The heroes of the French train attack have given us all a gift – hope

French president François Hollande (centre) with (left to right) British businessman Chris Norman, US student Anthony Sadler, US airman first class Spencer Stone and US national guardsman Alek Skarlatos.

“In times of crisis, the lesson would be to do something … don’t just stand by and watch.” So said Anthony Sadler, one of the men who prevented what François Hollande called “veritable carnage” on a French train on Friday evening. He and his two friends Spencer Stone and Alek Skarlatos, and a British businessman called Chris Norman, have all received the Légion d’honneur for their actions. So too will a passenger who was shot, and a French citizen who also tackled the gunman and wants to remain anonymous.

The honour is well deserved. Their heroism is unambiguous, real and uncomplicated. They acted with no thought for their own safety and saved lives. It is not yet known what the motives of the gunman were, though he has denied mounting a jihadi attack. However, in a time when terror works exactly by inducing in most of us nothing but terrible imaginings and a resigned powerlessness, this story offers something else. We mostly do just stand and watch, I am afraid, because every day we are bombarded with imagery and information and security alerts about “terror” and have no idea at all about what we can do about it besides carry on. Many people tell me they no longer watch the news, not because they are callous but because they find it unbearable.

To hear last week that another hero, the 82-year-old Khaled al-Asaad, the keeper of Palymra’s artefacts and possibly its last secrets had been brutally murdered united everyone in condemnation. Now Isis has blown up the ancient temple of Baal Shamin, there is just more numb disbelief, a sense that nothing can be done. Those who would do these things will kill us on a sunlounger or in a supermarket. We cannot stop them.

This is why the instinctive reaction of the guys on the train in France is so courageous and worth celebrating. They tackled a heavily armed man and won. Chris Norman described standing up and seeing a man with a machine gun, and said that his “first reaction was to sit down and hide”. But he didn’t. He decided to help to try to take the man down.

Spencer Stone was asleep when he heard his friend Alek say “Let’s go”. He ran forward and tackled Ayoud El-Khazzani and wrestled him to the ground, but El-Khazzani kept taking out more weapons, including a hand gun and a box cutter. Stone – whose thumb was, by this time, almost severed – then went to aid another man who had tried to stop the gunman and been shot in the neck. He tried to stem the bleeding with his shirt, “but I realised that wasn’t going to work so I just stuck two of my fingers into the hole, found what I thought to be the artery, pushed down and the bleeding stopped”.

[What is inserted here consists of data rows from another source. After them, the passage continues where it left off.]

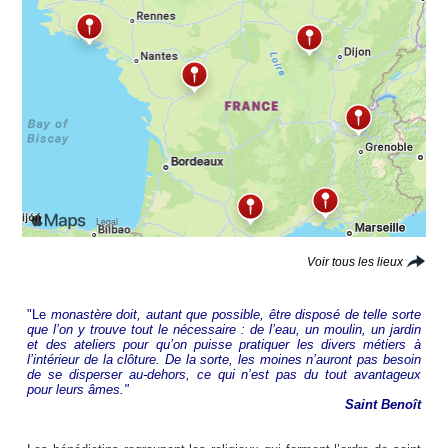
Voir tous les lieux
"L
e
monastère doit, autant que possible, être disposé de telle sorte
que l’on y trouve tout le nécessaire : de l’eau, un moulin, un jardin
et des ateliers pour qu’on puisse pratiquer les divers métiers à
l’intérieur de la clôture. De la sorte, les moines n’auront pas besoin
de se disperser au-dehors, ce qui n’est pas du tout avantageux
pour leurs âmes."
Saint Benoît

What presence of mind, what bravery, what extraordinary things people can do when they decide to act. The men named here, and those who do not want to be named, remind us – at a time when we too often feel like detached witnesses to senseless brutality – that resistance is possible.

It is possible even in dark and dangerous times to be more than a bystander. That these men proved that is cause for necessary hope.